Berg Melody L, Crank Christopher W, Philbrick Alexander H, Hayden Mary K
Midwestern University Chicago College of Pharmacy, Downers Grove, IL, USA.
Ann Pharmacother. 2008 Feb;42(2):207-12. doi: 10.1345/aph.1K365. Epub 2008 Jan 29.
Infections caused by extended-spectrum beta-lactamase (ESBL)-producing gram-negative organisms are becoming increasingly common and present significant challenges in terms of treatment. Carbapenems is the antibiotic class of choice for treatment of these types of infections. Ertapenem is the newest carbapenem, capable of being dosed once daily, and has some in vitro but little in vivo evidence supporting its use for the treatment of these resistant infections.
To examine the clinical and microbiologic outcomes associated with ertapenem therapy of ESBL-producing Escherichia coli, Klebsiella pneumoniae, and Proteus mirabilis infections.
This was a retrospective case series that examined the clinical and microbiologic outcomes of 22 patients who received ertapenem for treatment of an ESBL infection at Rush University Medical Center in Chicago, IL, during 2003-2005.
The majority (16/22) of patients received ertapenem for consolidation rather than initial therapy. Different antibiotics most commonly used were other carbapenems, piperacillin/tazobactam, and aminoglycosides. The most common infections treated were lower urinary tract infections and osteomyelitis. Clinical efficacy was determined in all 22 patients, with 20 (91%) patients having a positive outcome, defined as either clinical improvement or clinical cure. The best clinical cure rate was seen with wound infections, where all 3 patients examined were found to be clinically cured. Microbiologic efficacy was determined in 7 patients, with 6 (85.7%) defined as microbiologic cure. One patient was found to be both a clinical and microbiologic failure and was also found to have developed an ertapenem-resistant strain of E. coli.
These results demonstrate potential microbiologic and clinical efficacy of ertapenem for treatment of ESBL-producing infections and the need for a prospective, randomized study examining its efficacy versus that of other carbapenems.
由产超广谱β-内酰胺酶(ESBL)的革兰氏阴性菌引起的感染日益常见,在治疗方面带来了重大挑战。碳青霉烯类是治疗这类感染的首选抗生素类别。厄他培南是最新的碳青霉烯类药物,能够每日给药一次,并且有一些体外但体内证据很少支持其用于治疗这些耐药感染。
研究厄他培南治疗产ESBL的大肠埃希菌、肺炎克雷伯菌和奇异变形杆菌感染的临床和微生物学结果。
这是一项回顾性病例系列研究,考察了2003年至2005年期间在伊利诺伊州芝加哥市拉什大学医学中心接受厄他培南治疗ESBL感染的22例患者的临床和微生物学结果。
大多数(16/22)患者接受厄他培南进行巩固治疗而非初始治疗。
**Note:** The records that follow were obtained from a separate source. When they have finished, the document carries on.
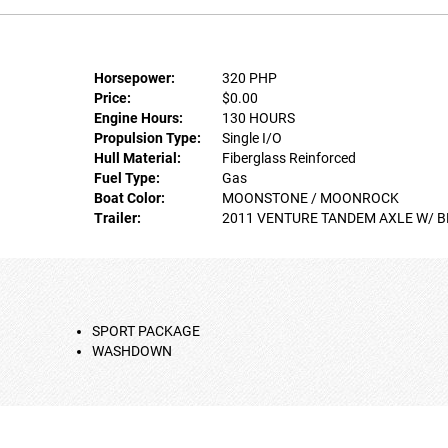
Horsepower:
320 PHP
Price:
$0.00
Engine Hours:
130 HOURS
Propulsion Type:
Single I/O
Hull Material:
Fiberglass Reinforced
Fuel Type:
Gas
Boat Color:
MOONSTONE / MOONROCK
Trailer:
2011 VENTURE TANDEM AXLE W/ 
SPORT PACKAGE
WASHDOWN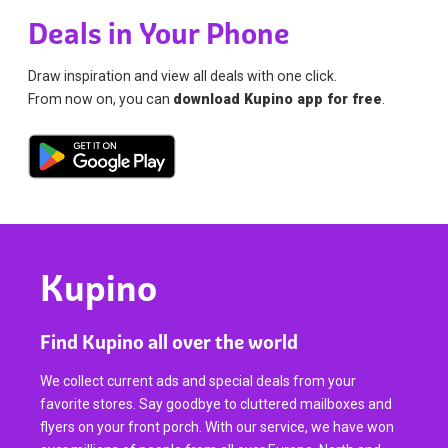
Deals in Your Phone
Draw inspiration and view all deals with one click.
From now on, you can
download Kupino app for free
.
Kupino
Find Kupino all over the world
We collect current ads and special deals from your
favorite stores. Say goodbye to cluttered mailboxes and
flyers on your front porch. With our service, we have won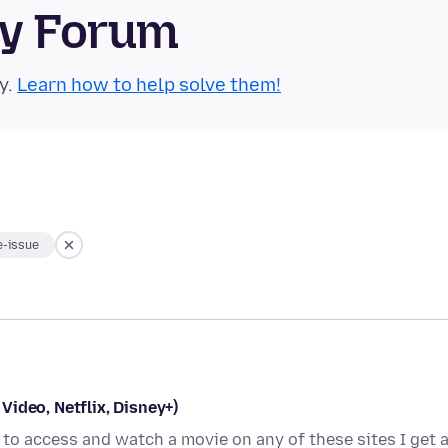
ty Forum
y.
Learn how to help solve them!
-issue
ideo, Netflix, Disney+)
g to access and watch a movie on any of these sites I get 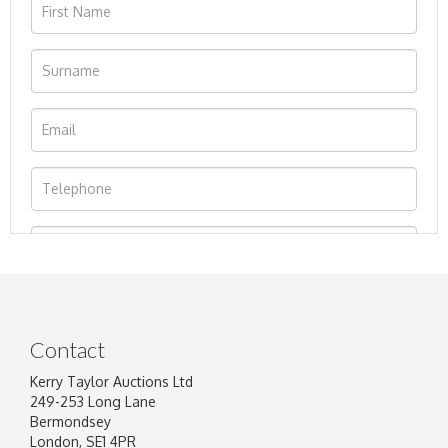
Contact
Kerry Taylor Auctions Ltd
249-253 Long Lane
Bermondsey
London, SE1 4PR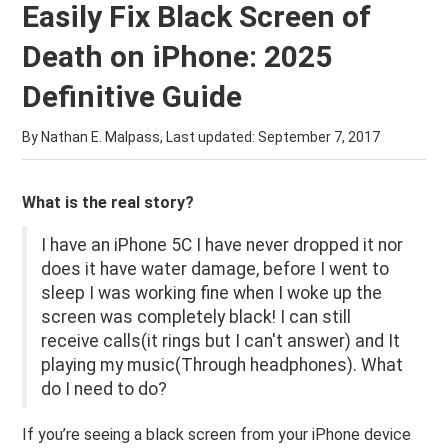
Easily Fix Black Screen of
Death on iPhone: 2025
Definitive Guide
By Nathan E. Malpass, Last updated:
September 7, 2017
What is the real story?
I have an iPhone 5C I have never dropped it nor
does it have water damage, before I went to
sleep I was working fine when I woke up the
screen was completely black! I can still
receive calls(it rings but I can't answer) and It
playing my music(Through headphones). What
do I need to do?
If you’re seeing a black screen from your iPhone device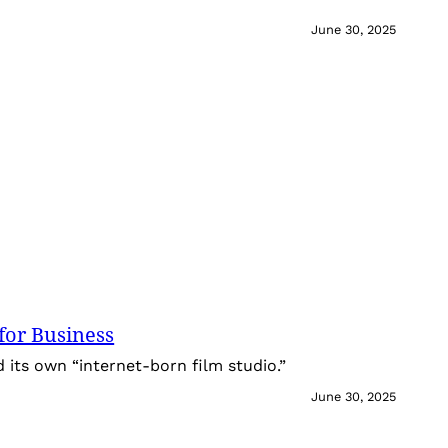
June 30, 2025
for Business
its own “internet-born film studio.”
June 30, 2025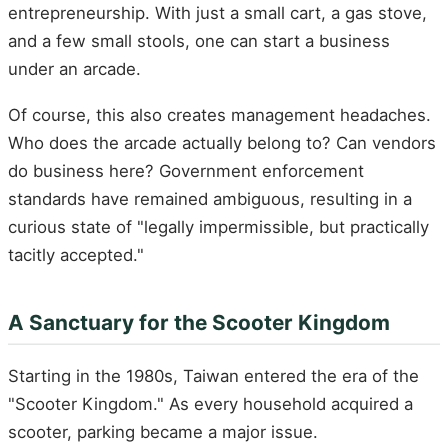
entrepreneurship. With just a small cart, a gas stove,
and a few small stools, one can start a business
under an arcade.
Of course, this also creates management headaches.
Who does the arcade actually belong to? Can vendors
do business here? Government enforcement
standards have remained ambiguous, resulting in a
curious state of "legally impermissible, but practically
tacitly accepted."
A Sanctuary for the Scooter Kingdom
Starting in the 1980s, Taiwan entered the era of the
"Scooter Kingdom." As every household acquired a
scooter, parking became a major issue.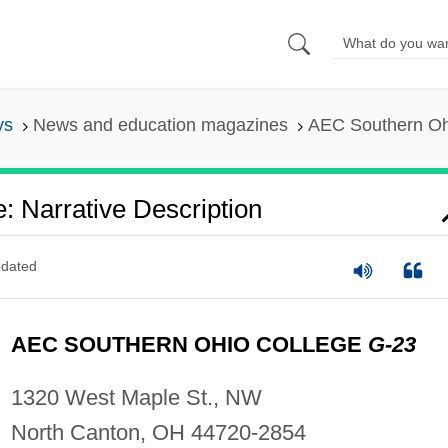
ys
News and education magazines
AEC Southern Ohi
 Narrative Description
dated
AEC SOUTHERN OHIO COLLEGE
G-23
1320 West Maple St., NW
North Canton, OH 44720-2854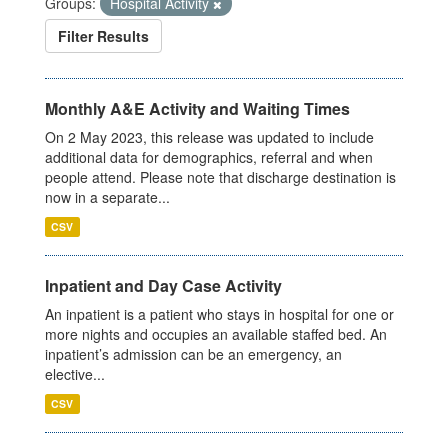
Groups:
Hospital Activity
Filter Results
Monthly A&E Activity and Waiting Times
On 2 May 2023, this release was updated to include
additional data for demographics, referral and when
people attend. Please note that discharge destination is
now in a separate...
CSV
Inpatient and Day Case Activity
An inpatient is a patient who stays in hospital for one or
more nights and occupies an available staffed bed. An
inpatient’s admission can be an emergency, an
elective...
CSV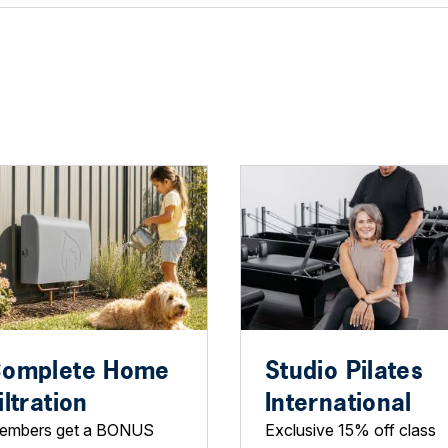
omplete Home
Studio Pilates
iltration
International
embers get a BONUS
Exclusive 15% off class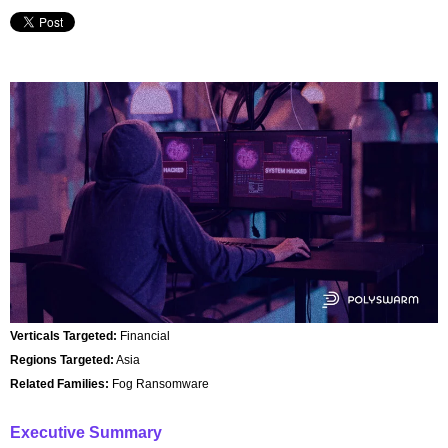
Verticals Targeted:
Financial
Regions Targeted:
Asia
Related Families:
Fog Ransomware
Executive Summary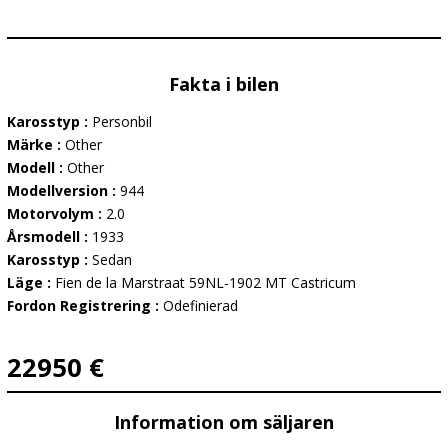
Fakta i bilen
Karosstyp :
Personbil
Märke :
Other
Modell :
Other
Modellversion :
944
Motorvolym :
2.0
Årsmodell :
1933
Karosstyp :
Sedan
Läge :
Fien de la Marstraat 59NL-1902 MT Castricum
Fordon Registrering :
Odefinierad
22950 €
Information om säljaren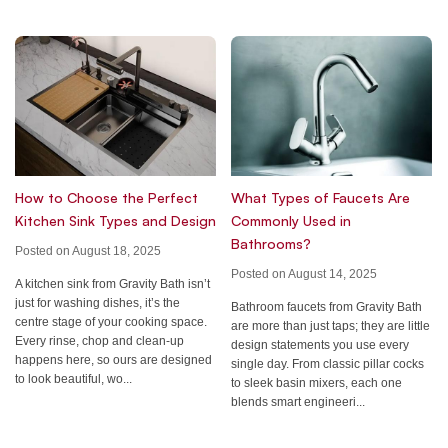
How to Choose the Perfect
What Types of Faucets Are
Kitchen Sink Types and Design
Commonly Used in
Bathrooms?
Posted on August 18, 2025
Posted on August 14, 2025
A kitchen sink from Gravity Bath isn’t
just for washing dishes, it’s the
Bathroom faucets from Gravity Bath
centre stage of your cooking space.
are more than just taps; they are little
Every rinse, chop and clean-up
design statements you use every
happens here, so ours are designed
single day. From classic pillar cocks
to look beautiful, wo...
to sleek basin mixers, each one
blends smart engineeri...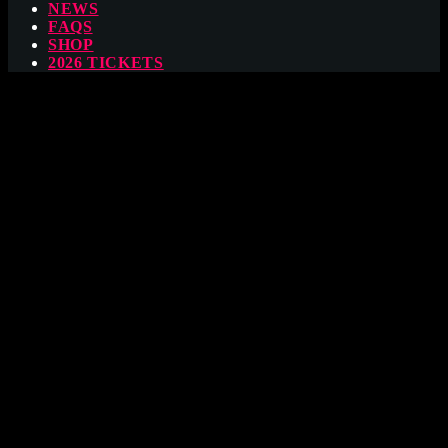
NEWS
FAQS
SHOP
2026 TICKETS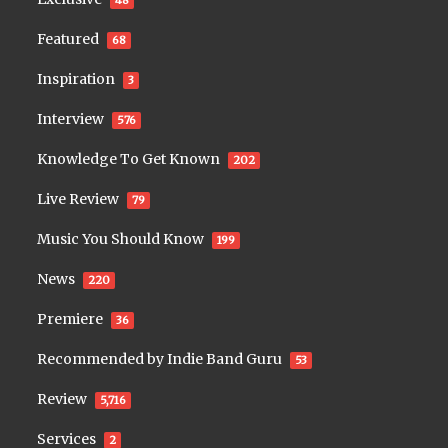
Featured
68
Inspiration
3
Interview
576
Knowledge To Get Known
202
Live Review
79
Music You Should Know
199
News
220
Premiere
36
Recommended by Indie Band Guru
53
Review
5,716
Services
2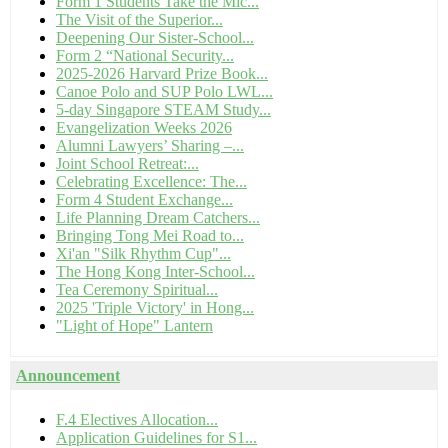
Form 1 Students Take the Mic...
The Visit of the Superior...
Deepening Our Sister-School...
Form 2 “National Security...
2025-2026 Harvard Prize Book...
Canoe Polo and SUP Polo LWL...
5-day Singapore STEAM Study...
Evangelization Weeks 2026
Alumni Lawyers’ Sharing –...
Joint School Retreat:...
Celebrating Excellence: The...
Form 4 Student Exchange...
Life Planning Dream Catchers...
Bringing Tong Mei Road to...
Xi'an "Silk Rhythm Cup"...
The Hong Kong Inter-School...
Tea Ceremony Spiritual...
2025 'Triple Victory' in Hong...
"Light of Hope" Lantern
Announcement
F.4 Electives Allocation...
Application Guidelines for S1...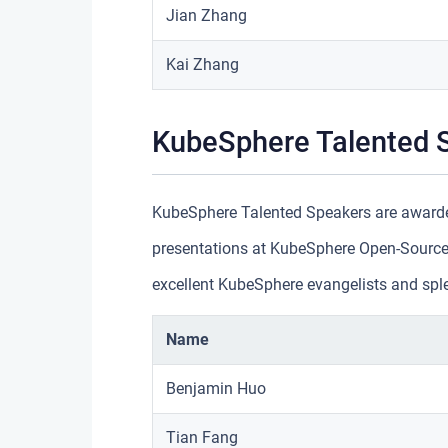
Jian Zhang
Kai Zhang
KubeSphere Talented 
KubeSphere Talented Speakers are awarde
presentations at KubeSphere Open-Source
excellent KubeSphere evangelists and spl
Name
Benjamin Huo
Tian Fang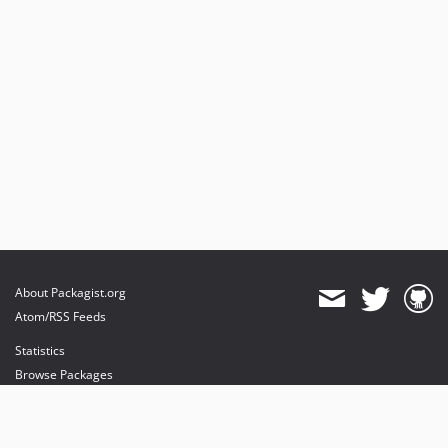
About Packagist.org
Atom/RSS Feeds
Statistics
Browse Packages
API
Mirrors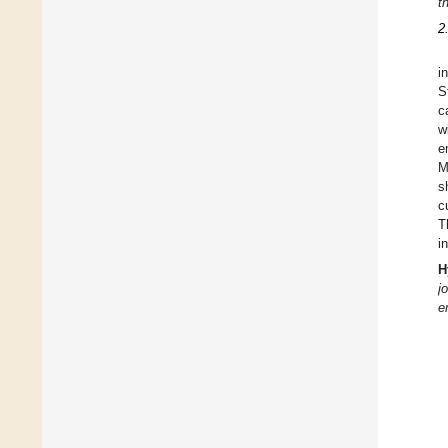
t
2
i
S
c
w
e
M
s
c
T
i
H
j
e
最常用的其他抗生素是其他碳青霉烯类、哌拉西林/他唑巴坦和氨基糖苷类。治疗的最常见感染是下尿路感染和骨髓炎。对所有22例患者确定了临床疗效,其中20例(91%)患者有阳性结果,定义为临床改善或临床治愈。伤口感染的临床治愈率最高,所有3例接受检查的患者均临床治愈。对7例患者确定了微生物学疗效,其中6例(85.7%)定义为微生物学治愈。1例患者在临床和微生物学方面均治疗失败,并且还发现产生了对厄他培南耐药的大肠埃希菌菌株。
这些结果证明了厄他培南治疗产ESBL感染的潜在微生物学和临床疗效,以及需要进行一项前瞻性、随机研究来考察其与其他碳青霉烯类药物相比的疗效。